Right now, I’m leading a research project based at Södertörn University focusing on how REKO rings function as an organisation despite not having characteristics we traditionally associate with what an organisation is. Alternative forms of organisation/ways of organising are something I definitely see as an important part of the future.

What are the challenges in developing local food?

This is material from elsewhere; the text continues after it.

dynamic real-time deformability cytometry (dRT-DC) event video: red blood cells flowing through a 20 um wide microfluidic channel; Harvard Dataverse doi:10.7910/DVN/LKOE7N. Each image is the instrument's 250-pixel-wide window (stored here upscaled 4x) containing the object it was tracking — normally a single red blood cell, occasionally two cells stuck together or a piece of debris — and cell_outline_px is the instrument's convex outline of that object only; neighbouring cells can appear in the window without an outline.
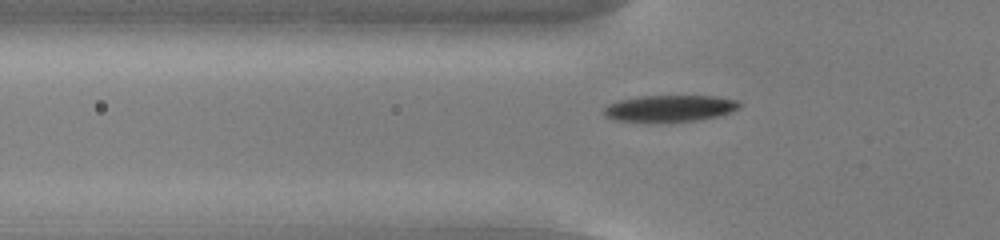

There are several different challenges, for example economic challenges at various levels – one of these is uncertainty and (in)stability for small-scale producers. They do not have large margins. Locally produced food is not necessarily more expensive, but when it is, there are often explanations that may be invisible to a consumer. There are also challenges regarding regulations in areas such as food handling and sales, where municipalities could work more actively.

Agnes Loman

Local food

Daniel Lövgren explains: Local food isn’t easy to describe. This would probably become clear if you asked some of the people you meet in the course of a day. It is important to talk about local – or locally produced – food as a counterbalance to the global and highly industrialised food system that we know has major negative impacts on our climate and human health. Sometimes geographical constraints are imposed in that what is ‘local’ is food produced within a radius of 100 kilometres. But such a limit is one thing in Uppland where we are close to each other, and something completely different in Västerbotten where everything is much further apart.

Daniel Lövgren’s tips: If you haven't shopped locally before, I think you should look for a REKO ring, visit a farm that sells its own produce (there are so many!) or ask your nearest grocery store or restaurant to bring in locally produced cheeses.